**RECORDS SUPPLIED**
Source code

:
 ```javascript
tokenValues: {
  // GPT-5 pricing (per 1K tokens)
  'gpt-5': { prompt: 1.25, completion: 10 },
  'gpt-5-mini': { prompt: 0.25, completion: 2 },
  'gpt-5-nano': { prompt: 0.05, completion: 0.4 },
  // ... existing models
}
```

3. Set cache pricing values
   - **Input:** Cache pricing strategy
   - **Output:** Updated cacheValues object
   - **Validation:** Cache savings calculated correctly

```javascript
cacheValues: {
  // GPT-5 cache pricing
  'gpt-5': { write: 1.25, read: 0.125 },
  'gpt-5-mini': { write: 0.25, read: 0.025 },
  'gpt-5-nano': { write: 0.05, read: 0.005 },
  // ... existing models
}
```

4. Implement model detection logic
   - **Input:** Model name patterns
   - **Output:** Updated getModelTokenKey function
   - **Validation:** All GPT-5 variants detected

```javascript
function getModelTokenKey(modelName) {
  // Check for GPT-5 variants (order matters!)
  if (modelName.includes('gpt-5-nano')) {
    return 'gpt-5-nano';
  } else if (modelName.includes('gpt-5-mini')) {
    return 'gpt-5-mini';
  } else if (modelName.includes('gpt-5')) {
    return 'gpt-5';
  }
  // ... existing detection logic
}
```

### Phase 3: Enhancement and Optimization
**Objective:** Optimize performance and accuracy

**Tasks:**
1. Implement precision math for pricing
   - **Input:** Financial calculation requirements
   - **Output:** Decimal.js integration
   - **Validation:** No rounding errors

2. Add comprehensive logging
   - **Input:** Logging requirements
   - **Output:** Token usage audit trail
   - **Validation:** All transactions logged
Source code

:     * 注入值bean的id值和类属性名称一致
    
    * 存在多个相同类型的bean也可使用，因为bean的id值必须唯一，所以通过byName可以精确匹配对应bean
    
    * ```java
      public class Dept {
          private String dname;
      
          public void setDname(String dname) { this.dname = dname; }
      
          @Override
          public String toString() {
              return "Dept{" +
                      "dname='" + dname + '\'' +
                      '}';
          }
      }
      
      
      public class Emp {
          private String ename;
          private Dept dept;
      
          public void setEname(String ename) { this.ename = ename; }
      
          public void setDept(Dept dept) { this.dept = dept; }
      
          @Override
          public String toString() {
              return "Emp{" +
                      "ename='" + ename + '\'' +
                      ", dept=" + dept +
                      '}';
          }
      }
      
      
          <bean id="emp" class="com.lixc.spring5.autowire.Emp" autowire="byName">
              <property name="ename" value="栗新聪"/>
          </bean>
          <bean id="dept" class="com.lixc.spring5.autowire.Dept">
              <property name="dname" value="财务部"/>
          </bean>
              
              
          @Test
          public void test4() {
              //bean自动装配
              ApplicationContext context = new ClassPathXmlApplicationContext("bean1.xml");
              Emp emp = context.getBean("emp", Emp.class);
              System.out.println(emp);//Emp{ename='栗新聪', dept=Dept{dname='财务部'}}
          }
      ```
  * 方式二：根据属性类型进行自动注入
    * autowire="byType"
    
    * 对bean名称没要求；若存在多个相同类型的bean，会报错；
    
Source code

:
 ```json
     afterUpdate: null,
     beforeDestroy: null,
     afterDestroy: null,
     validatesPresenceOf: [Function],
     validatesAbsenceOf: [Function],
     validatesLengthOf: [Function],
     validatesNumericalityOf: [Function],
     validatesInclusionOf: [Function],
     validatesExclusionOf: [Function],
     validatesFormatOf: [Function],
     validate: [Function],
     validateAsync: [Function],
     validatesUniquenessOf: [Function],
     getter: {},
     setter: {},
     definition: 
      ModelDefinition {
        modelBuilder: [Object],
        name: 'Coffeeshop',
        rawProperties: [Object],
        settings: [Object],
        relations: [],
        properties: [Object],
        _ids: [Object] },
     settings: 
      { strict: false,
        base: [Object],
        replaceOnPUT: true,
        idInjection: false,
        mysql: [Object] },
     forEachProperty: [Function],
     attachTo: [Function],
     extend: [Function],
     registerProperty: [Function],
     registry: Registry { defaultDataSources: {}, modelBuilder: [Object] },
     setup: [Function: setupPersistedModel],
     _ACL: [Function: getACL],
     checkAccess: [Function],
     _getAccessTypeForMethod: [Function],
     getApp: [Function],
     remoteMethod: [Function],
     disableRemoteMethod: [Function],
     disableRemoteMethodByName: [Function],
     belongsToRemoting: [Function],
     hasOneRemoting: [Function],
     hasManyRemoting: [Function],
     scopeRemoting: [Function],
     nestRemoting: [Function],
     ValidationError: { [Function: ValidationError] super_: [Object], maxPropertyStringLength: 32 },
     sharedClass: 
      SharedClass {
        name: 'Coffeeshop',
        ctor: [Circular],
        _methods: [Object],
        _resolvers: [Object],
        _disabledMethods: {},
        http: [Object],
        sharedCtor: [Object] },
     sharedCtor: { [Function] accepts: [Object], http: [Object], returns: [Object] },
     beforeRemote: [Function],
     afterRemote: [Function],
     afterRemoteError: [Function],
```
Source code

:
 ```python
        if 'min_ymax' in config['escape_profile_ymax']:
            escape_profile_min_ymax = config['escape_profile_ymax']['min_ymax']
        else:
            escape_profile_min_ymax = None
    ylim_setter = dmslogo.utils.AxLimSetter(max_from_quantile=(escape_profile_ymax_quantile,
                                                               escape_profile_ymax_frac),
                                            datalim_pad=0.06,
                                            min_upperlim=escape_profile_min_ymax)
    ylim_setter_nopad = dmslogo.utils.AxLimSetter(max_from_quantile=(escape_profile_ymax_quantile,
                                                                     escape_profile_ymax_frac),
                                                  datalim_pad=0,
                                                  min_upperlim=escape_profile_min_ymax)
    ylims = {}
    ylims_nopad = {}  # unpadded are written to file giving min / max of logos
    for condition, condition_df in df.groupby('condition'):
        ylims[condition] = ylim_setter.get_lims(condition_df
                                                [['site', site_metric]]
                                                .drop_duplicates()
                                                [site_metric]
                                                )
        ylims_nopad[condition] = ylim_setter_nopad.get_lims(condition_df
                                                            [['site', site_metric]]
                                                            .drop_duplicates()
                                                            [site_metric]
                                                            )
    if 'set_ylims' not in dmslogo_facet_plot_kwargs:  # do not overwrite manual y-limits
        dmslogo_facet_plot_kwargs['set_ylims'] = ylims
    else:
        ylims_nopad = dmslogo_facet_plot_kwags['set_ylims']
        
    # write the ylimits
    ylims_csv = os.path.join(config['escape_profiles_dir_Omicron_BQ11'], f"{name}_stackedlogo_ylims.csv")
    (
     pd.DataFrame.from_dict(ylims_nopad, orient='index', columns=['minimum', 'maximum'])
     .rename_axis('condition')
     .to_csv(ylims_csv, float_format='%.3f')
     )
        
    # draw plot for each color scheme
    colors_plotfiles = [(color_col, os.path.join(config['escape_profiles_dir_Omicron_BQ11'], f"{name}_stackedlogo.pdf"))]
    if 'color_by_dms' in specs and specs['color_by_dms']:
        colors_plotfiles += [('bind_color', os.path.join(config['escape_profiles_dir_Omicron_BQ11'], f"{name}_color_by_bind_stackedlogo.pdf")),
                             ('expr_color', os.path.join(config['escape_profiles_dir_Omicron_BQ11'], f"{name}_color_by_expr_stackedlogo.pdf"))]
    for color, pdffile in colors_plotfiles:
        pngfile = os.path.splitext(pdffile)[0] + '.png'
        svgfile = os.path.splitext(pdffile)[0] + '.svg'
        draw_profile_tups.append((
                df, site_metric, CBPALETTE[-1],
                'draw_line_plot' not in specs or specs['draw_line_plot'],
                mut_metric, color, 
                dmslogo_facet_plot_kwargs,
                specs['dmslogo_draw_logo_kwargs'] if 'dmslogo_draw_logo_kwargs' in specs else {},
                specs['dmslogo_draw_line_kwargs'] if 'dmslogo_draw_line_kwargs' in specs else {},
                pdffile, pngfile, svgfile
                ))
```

**BRIEF**
Which of the lines above carry the string "condition"? Copy every one.

**FINISHED EXERCISE**
    for condition, condition_df in df.groupby('condition'):
        ylims[condition] = ylim_setter.get_lims(condition_df
        ylims_nopad[condition] = ylim_setter_nopad.get_lims(condition_df
     .rename_axis('condition')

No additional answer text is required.